Stressful jobs associated with higher risk of atrial fibrillation

Stressful jobs associated with higher risk of atrial fibrillation

Having a stressful job is associated with a high risk of atrial fibrillation, according to new research published today in the European Journal of Preventive Cardiology, a European Society of Cardiology (ESC) journal.

Stressful jobs, such as bus driving, secretarial work and nursing, are psychologically taxing on the employee, with the study finding that being stressed in the workplace was linked to a 48% higher risk of atrial fibrillation.

Dr Eleonor Fransson, study author and associate professor of epidemiology, School of Health and Welfare, Jönköping University, Sweden, said: “We need people to do these jobs, but employers can help by making sure staff have the resources required to complete the assigned tasks.

“Bosses should schedule breaks and listen to employees’ ideas on how the work itself and the work environment can be improved.”

About atrial fibrillation

Atrial fibrillation is the most common heart rhythm disorder, with symptoms including:

  • Palpitations;
  • Weakness;
  • Fatigue;
  • Feeling light headed;
  • Dizziness; and
  • Shortness of breath.

It causes 20-30% of all strokes and increases the risk of dying prematurely. One in four middle-aged adults in Europe and the US will develop the condition.

It is estimated that by 2030 there will be 14-17 million patients with atrial fibrillation in the European Union, with 120,000-215,000 new diagnoses each year.

Fransson added: “Atrial fibrillation is a common condition with serious consequences, and therefore it is of major public health importance to find ways of preventing it. Little is known about risk factors for the disease and especially the role of the work environment.”

What did the study find?

The study comprised over 13,000 people who were employed and had no history of atrial fibrillation, heart attack or heart failure.

During a median follow-up of 5.7 years, there were 145 cases of the condition identified from national registers.

Fransson added: “In the general working population in Sweden, employees with stressful jobs were almost 50% more likely to develop atrial fibrillation. The estimated risk remained even after we took into account other factors such as smoking, leisure time physical activity, body mass index, and hypertension.”

The authors then pooled their results with two other studies on the same topic and found that job strain was associated with a 37% increased risk of atrial fibrillation.

Fransson concluded: “Work stress has previously been linked with coronary heart disease. Work stress should be considered a modifiable risk factor for preventing atrial fibrillation and coronary heart disease.

“People who feel stressed at work and have palpitations or other symptoms of atrial fibrillation should see their doctor and speak to their employer about improving the situation at work.”

+++

**Work to complete:**
A. In the article on stressful jobs and atrial fibrillation, rewrite everything from "The authors then" down to "increased risk of atrial fibrillation.", replacing "job strain" with "work stress".
B. Does the article on stressful jobs and atrial fibrillation support each statement? Answer yes or no, and quote the words that decide it.
(i) The study included more than 13,000 people.
(ii) Atrial fibrillation causes half of all strokes.
(iii) The cases of atrial fibrillation were identified from national registers.
C. Using the article on stressful jobs and atrial fibrillation, answer these:
(i) In which journal was the research published?
(ii) How long was the median follow-up?
(iii) How many new diagnoses of atrial fibrillation are estimated each year in the European Union by 2030?
You won't need the entries for any of this.

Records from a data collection
+++

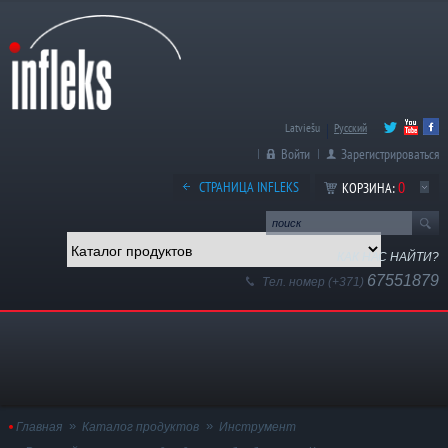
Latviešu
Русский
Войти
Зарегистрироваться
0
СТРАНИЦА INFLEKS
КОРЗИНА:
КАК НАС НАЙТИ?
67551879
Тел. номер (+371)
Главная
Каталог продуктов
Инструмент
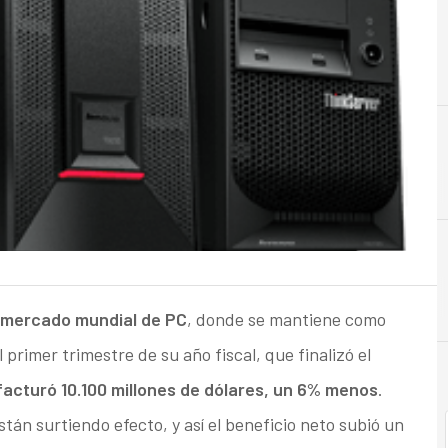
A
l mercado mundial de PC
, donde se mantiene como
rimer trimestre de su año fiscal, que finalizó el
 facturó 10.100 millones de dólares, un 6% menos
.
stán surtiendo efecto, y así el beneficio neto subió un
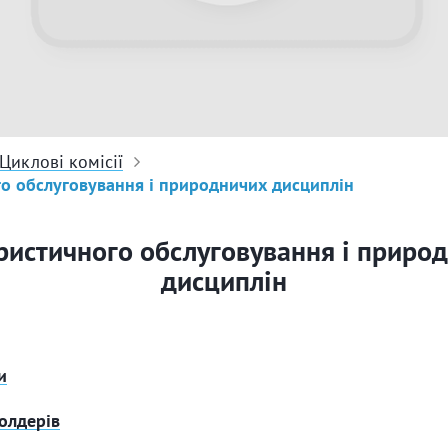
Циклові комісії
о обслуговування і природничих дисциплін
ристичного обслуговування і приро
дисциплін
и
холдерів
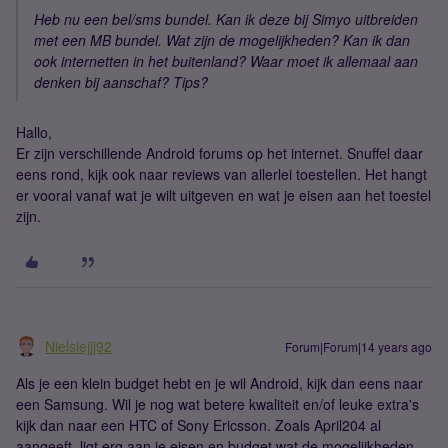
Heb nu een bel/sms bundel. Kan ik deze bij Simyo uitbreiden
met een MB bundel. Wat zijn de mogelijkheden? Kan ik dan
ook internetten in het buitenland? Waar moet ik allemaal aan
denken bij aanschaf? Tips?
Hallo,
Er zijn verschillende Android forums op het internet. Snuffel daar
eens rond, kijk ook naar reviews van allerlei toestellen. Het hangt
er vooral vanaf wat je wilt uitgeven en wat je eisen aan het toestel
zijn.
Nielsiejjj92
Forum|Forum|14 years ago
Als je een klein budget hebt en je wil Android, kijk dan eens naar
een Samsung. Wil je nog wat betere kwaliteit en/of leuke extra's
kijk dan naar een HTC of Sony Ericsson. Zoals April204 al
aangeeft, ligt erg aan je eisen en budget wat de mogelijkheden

+++

**Results of the exercise:**
A.
The authors then pooled their results with two other studies on the same topic and found that work stress was associated with a 37% increased risk of atrial fibrillation.

B.
(i) Yes: "The study comprised over 13,000 people"
(ii) No: "It causes 20-30% of all strokes"
(iii) Yes: "there were 145 cases of the condition identified from national registers"

C.
(i) The European Journal of Preventive Cardiology.
(ii) 5.7 years.
(iii) 120,000-215,000.